# Extrait de page
--------

Lâchée lousse

Le cerveau du poisson rouge

Une étude menée au Canada pour Google a déterminé récemment que l’Homo sapiens 2.0 a désormais une capacité d’attention de huit secondes, explique Louise Gendron. Une seconde de moins qu’un poisson rouge dans son bocal.

Lache_lousse

Tous les jours, l’humanité met en ligne 500 millions de gazouillis sur Twitter, 70 millions de photos sur Instagram et 432 000 heures de vidéos sur YouTube. Je répète, tous les jours. Me semblait bien, aussi, que je commençais à avoir du mal à fournir.

Vous aussi, d’ailleurs. Une étude menée au Canada pour Google a déterminé récemment que l’Homo sapiens 2.0 a désormais une capacité d’attention de huit secondes, soit quatre de moins qu’en 2000. Et une de moins qu’un poisson rouge dans son bocal.

(Cela dit, je me méfie des affirmations sur les facultés cognitives des animaux : le web est plein de vidéos de bestioles occupées à des choses qu’on croyait impossibles. Des éléphants qui s’intéressent à la musique, des corneilles fabriquant un outil…)

Mais je m’égare. C’est d’ailleurs ça le problème : on s’égare. Ce serait la faute aux médias sociaux et à tous ces bidules intelligents qui sollicitent notre attention partout et toujours, à l’information qui nous inonde de partout, aux interminables listes de choses à faire qui constituent l’essentiel de notre vie.

Notre pauvre cervelle, pas du tout conçue pour gérer ces zillions d’informations, souvent plus insignifiantes les unes que les autres, perd l’habitude et, disent certains spécialistes, jusqu’à la capacité de se concentrer.

--------

# Lignes de données
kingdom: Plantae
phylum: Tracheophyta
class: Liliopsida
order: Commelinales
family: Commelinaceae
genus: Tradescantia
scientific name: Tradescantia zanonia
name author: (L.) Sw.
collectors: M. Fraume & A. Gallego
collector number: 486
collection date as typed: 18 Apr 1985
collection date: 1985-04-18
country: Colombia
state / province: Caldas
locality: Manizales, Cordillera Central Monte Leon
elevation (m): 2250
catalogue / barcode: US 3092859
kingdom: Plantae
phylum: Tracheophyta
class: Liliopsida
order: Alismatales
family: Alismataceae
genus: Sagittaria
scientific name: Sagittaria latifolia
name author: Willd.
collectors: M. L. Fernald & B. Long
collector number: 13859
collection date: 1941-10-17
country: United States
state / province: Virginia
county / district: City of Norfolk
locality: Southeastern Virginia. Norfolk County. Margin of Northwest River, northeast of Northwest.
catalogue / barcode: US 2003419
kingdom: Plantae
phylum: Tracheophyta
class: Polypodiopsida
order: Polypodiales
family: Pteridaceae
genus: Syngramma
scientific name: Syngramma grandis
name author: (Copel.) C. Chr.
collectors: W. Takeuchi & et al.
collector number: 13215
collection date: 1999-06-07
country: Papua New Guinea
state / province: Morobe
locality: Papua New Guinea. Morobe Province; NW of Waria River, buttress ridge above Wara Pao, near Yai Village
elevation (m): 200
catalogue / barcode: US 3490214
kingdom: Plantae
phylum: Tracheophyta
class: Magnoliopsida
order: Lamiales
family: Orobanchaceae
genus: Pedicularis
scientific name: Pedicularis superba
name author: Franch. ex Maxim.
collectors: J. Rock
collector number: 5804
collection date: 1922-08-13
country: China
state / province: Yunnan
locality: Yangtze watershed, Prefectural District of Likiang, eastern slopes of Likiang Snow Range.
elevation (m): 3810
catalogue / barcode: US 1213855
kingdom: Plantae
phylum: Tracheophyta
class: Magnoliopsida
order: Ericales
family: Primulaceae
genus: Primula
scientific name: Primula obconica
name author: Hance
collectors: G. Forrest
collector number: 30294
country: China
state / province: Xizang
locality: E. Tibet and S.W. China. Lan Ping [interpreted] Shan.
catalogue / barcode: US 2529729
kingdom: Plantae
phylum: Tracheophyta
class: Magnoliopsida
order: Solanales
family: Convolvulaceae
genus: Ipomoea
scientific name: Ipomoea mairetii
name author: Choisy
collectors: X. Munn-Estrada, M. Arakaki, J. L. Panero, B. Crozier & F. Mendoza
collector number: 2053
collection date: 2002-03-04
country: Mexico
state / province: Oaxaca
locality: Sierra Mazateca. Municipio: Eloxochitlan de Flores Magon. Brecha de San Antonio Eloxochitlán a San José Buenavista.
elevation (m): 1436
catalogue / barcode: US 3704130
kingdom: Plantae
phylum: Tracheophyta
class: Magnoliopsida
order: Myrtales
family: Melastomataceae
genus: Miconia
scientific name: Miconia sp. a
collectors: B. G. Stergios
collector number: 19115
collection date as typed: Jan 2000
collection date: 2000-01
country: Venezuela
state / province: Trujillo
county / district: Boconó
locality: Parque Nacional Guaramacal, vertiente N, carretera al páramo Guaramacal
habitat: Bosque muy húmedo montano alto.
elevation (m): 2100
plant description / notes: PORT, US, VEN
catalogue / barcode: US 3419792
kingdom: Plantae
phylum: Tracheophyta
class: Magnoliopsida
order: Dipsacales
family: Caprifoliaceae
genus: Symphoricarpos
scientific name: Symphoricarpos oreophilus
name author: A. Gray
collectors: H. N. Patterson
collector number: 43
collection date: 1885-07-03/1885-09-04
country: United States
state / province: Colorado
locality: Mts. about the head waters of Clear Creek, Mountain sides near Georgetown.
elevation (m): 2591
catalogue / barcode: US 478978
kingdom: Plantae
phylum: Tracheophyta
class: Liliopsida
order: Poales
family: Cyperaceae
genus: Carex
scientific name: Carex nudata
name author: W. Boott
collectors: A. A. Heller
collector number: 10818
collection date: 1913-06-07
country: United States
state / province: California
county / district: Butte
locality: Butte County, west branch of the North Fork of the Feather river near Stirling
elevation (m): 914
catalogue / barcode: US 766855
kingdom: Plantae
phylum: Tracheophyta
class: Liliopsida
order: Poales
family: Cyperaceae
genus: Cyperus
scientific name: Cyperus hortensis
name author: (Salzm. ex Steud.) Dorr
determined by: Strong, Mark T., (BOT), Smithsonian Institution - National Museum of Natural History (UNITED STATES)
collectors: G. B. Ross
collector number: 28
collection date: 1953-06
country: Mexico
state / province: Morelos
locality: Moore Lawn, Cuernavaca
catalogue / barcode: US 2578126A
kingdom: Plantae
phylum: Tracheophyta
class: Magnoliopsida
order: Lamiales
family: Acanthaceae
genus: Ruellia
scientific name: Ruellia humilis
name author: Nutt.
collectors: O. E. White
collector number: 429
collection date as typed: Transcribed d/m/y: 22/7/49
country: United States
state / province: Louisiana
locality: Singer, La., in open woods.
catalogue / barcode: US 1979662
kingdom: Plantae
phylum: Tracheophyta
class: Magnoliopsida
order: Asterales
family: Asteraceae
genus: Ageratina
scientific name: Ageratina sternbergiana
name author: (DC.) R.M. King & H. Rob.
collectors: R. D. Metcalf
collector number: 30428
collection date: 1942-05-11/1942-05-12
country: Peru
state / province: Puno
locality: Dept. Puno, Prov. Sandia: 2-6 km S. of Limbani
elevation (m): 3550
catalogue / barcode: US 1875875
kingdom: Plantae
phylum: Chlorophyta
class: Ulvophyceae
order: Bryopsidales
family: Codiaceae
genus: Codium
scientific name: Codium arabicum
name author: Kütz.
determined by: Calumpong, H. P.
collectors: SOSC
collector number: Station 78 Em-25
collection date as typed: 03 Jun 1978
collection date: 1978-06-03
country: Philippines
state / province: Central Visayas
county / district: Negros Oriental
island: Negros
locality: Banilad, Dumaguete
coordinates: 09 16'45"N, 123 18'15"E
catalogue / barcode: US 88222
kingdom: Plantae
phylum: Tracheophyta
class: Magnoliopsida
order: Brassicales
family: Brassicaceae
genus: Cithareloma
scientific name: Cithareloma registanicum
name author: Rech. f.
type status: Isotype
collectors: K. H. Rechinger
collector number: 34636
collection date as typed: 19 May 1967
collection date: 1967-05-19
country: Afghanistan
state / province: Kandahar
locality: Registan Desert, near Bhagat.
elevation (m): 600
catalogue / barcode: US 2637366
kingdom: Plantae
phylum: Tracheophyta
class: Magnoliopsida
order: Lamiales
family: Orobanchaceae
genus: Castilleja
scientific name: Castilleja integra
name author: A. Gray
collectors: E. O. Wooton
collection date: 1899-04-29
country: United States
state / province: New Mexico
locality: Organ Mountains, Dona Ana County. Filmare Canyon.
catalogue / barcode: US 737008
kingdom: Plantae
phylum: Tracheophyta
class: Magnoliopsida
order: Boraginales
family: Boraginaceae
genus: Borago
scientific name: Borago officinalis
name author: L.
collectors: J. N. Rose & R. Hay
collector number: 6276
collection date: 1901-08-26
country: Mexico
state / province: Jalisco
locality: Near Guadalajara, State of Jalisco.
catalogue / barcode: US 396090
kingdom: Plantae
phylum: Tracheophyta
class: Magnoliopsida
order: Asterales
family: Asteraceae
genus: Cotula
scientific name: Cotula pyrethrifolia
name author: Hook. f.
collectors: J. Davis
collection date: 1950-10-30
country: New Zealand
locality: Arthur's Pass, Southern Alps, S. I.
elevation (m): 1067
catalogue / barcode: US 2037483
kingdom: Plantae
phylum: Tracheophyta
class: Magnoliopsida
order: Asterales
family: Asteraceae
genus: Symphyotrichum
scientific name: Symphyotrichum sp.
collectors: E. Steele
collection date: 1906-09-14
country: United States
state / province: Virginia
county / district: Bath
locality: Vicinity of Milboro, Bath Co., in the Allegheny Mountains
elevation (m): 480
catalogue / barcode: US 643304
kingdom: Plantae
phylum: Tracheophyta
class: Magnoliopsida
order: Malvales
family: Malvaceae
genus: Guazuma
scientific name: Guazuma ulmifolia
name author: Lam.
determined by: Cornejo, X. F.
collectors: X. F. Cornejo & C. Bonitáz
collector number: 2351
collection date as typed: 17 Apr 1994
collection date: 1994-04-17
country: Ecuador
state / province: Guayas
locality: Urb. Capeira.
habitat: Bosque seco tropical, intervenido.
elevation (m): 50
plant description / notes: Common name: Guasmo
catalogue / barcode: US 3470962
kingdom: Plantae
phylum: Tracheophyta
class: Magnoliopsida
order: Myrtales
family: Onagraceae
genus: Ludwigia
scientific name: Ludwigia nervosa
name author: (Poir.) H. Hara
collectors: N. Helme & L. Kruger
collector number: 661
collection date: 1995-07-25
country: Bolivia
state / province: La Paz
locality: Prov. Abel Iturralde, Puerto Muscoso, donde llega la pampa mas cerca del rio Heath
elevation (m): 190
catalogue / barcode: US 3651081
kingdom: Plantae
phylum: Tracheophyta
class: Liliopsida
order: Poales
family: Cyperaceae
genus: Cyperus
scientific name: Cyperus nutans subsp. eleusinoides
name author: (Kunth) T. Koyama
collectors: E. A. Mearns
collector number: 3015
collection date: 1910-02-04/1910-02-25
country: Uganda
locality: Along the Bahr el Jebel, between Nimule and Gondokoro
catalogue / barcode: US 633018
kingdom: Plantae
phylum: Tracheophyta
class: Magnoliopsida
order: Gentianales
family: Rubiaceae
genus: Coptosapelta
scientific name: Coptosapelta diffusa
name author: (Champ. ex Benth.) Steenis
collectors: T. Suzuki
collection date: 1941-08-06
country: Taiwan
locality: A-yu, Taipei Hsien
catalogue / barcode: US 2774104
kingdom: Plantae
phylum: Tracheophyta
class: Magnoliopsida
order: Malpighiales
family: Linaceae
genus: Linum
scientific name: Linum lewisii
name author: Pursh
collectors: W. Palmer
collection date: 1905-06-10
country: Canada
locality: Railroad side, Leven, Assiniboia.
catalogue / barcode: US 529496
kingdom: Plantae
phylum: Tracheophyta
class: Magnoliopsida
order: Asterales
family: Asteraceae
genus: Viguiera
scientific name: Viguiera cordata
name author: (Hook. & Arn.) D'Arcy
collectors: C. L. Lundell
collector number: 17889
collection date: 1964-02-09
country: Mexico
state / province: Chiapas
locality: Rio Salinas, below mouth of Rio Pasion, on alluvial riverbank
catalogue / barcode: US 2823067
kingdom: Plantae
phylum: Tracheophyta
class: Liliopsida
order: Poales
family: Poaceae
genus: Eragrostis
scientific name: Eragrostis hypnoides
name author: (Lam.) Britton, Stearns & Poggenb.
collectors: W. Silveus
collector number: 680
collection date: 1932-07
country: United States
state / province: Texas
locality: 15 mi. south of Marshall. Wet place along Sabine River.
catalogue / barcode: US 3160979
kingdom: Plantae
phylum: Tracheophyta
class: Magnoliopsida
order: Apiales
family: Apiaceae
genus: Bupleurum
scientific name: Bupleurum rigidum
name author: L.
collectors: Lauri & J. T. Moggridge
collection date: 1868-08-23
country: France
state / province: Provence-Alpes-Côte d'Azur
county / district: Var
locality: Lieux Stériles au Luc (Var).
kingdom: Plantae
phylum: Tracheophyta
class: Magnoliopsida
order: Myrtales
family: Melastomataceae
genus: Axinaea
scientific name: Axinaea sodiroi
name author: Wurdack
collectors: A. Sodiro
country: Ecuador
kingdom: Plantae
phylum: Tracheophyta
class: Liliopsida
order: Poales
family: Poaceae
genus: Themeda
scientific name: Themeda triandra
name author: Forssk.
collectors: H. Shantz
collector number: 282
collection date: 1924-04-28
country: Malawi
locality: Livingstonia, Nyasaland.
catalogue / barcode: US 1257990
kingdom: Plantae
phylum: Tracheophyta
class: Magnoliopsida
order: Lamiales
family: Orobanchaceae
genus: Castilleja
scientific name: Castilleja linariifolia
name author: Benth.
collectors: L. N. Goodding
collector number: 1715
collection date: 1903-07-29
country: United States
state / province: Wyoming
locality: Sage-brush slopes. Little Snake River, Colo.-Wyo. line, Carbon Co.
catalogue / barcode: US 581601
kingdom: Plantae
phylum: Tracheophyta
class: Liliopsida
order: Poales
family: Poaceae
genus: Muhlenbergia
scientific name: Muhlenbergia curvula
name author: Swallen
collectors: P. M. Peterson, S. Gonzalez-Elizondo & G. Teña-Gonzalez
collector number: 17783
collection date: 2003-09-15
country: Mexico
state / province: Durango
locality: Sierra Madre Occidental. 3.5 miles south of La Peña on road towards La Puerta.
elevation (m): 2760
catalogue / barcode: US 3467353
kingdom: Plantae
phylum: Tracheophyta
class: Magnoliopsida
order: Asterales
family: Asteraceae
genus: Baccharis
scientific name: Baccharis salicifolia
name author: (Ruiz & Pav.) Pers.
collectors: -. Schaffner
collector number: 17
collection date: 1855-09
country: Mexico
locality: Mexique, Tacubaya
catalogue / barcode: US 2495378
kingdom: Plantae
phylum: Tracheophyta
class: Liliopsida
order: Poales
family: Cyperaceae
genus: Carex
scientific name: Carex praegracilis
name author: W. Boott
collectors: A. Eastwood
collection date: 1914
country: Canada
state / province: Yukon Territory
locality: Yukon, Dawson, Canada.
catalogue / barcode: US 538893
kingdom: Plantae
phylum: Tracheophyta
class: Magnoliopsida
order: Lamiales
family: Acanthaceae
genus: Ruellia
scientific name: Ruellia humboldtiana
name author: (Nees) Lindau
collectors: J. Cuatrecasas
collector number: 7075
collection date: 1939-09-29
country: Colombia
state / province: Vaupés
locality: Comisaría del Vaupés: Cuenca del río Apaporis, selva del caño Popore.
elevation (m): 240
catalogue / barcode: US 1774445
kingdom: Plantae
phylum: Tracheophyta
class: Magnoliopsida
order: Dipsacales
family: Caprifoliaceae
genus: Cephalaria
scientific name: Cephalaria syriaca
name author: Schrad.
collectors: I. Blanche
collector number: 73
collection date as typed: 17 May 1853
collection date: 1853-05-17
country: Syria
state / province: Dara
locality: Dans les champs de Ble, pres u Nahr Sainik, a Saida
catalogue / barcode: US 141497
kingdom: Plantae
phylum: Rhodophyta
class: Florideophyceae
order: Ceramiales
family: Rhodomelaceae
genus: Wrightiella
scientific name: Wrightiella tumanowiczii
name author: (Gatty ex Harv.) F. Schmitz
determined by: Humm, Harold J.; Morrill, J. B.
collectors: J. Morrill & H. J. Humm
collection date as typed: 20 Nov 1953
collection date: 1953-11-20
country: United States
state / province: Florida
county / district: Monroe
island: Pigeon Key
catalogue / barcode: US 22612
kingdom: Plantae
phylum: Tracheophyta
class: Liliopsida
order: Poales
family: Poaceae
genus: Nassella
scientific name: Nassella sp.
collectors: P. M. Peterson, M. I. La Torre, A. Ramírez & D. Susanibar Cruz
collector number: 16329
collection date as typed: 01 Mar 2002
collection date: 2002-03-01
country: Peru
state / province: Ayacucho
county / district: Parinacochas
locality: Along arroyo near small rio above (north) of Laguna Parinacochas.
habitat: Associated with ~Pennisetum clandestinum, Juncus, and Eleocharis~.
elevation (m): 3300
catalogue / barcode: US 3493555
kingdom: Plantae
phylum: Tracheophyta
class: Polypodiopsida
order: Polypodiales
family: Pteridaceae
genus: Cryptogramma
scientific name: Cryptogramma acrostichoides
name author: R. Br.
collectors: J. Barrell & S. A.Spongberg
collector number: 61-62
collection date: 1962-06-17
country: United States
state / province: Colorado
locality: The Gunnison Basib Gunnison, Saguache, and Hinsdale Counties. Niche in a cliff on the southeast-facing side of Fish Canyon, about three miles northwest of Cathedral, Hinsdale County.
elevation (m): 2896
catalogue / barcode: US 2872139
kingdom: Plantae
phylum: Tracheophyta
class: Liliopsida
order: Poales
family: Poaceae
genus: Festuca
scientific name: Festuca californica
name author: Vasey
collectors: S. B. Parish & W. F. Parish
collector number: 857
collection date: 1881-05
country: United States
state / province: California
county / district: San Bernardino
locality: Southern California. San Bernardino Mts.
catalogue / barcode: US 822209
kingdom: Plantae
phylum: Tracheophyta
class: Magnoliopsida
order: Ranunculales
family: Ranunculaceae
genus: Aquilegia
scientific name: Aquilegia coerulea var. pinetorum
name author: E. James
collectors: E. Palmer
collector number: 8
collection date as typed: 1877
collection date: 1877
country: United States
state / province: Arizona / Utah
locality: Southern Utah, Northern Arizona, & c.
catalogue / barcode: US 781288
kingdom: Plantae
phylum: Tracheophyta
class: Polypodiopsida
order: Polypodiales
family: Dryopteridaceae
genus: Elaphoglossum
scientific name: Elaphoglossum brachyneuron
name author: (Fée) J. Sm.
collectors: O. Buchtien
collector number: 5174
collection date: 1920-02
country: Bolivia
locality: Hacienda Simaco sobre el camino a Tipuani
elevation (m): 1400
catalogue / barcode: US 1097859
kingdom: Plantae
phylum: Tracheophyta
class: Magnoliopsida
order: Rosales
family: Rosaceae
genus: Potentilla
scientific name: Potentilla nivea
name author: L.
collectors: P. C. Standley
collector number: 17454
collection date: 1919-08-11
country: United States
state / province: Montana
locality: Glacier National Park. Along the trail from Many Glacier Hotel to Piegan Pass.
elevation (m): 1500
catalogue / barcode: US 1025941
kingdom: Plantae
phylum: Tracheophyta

--------

# Consigne A
Relevez les trois plateformes en ligne nommées dans le texte sur la capacité d'attention, chacune avec le volume mis en ligne chaque jour qu'il lui attribue.
# Consigne B
Répondez à ces questions d'après le texte sur la capacité d'attention, une réponse par ligne, avec les mêmes repères :
(i) Selon l'étude menée au Canada pour Google, quelle est la capacité d'attention actuelle de l'Homo sapiens 2.0 ?
(ii) De combien de secondes cette capacité a-t-elle baissé depuis 2000 ?
(iii) À quoi s'intéressent les éléphants évoqués entre parenthèses ?
# Consigne C
Écrivez la suite du texte sur la capacité d'attention, à partir de sa dernière phrase.

# Réponse A
Twitter : 500 millions de gazouillis
Instagram : 70 millions de photos
YouTube : 432 000 heures de vidéos

# Réponse B
(i) Huit secondes.
(ii) Quatre secondes.
(iii) À la musique.

# Réponse C
Au bout de huit secondes environ, on abandonne la tâche en cours pour fouiller dans son sac, texter son chéri, partir dans la lune ou aller voir ce qui s’est passé sur Facebook depuis sa dernière visite, il y a une minute et demie.

C’est pour ça que les réalisateurs de cinéma découpent leurs histoires en plans de quelques secondes et que, probablement, vous m’avez déjà lâchée une fois ou deux depuis le début de votre lecture.

Le psychiatre américain Edward Hallowell a baptisé « trait de déficit d’attention » ce dysfonctionnement neuronal, qui, dit-il, se répand à la vitesse grand V dans les sociétés technologiquement avancées. Contrairement au trouble de déficit de l’attention avec ou sans hyperactivité (le fameux TDA/H), qui est d’origine génétique, le trait de déficit d’attention est entièrement dû au bain de stimulus et d’exigences dans lequel nous passons notre vie.

Submergée par ce déluge, notre matière grise s’affole comme une mouche enfermée la nuit dans un magasin de luminaires et finit par surchauffer. C’est la panique à bord.

Notre cerveau rationnel se fait alors supplanter par le cerveau « primitif », celui qui gère les fonctions vitales comme la respiration et le rythme cardiaque et qui prend les commandes dès qu’il perçoit un danger mortel (la tarentule dans la tente ou la 60e alerte de notre iPhone). Dans ces conditions, produire une idée brillante ou simplement suivre un raisonnement devient vraiment difficile.

Ça se guérit, docteur ? Il semble que oui. Première étape : dompter l’ennemi. Se donner comme règle de ne consulter sa boîte courriel que trois fois par jour, par exemple. Ou d’éteindre son téléphone pendant les périodes de travail.

Deuxième étape : muscler sa capacité de concentration comme on fait des abdos. Par intervalles et progressivement. Mais sans lâcher.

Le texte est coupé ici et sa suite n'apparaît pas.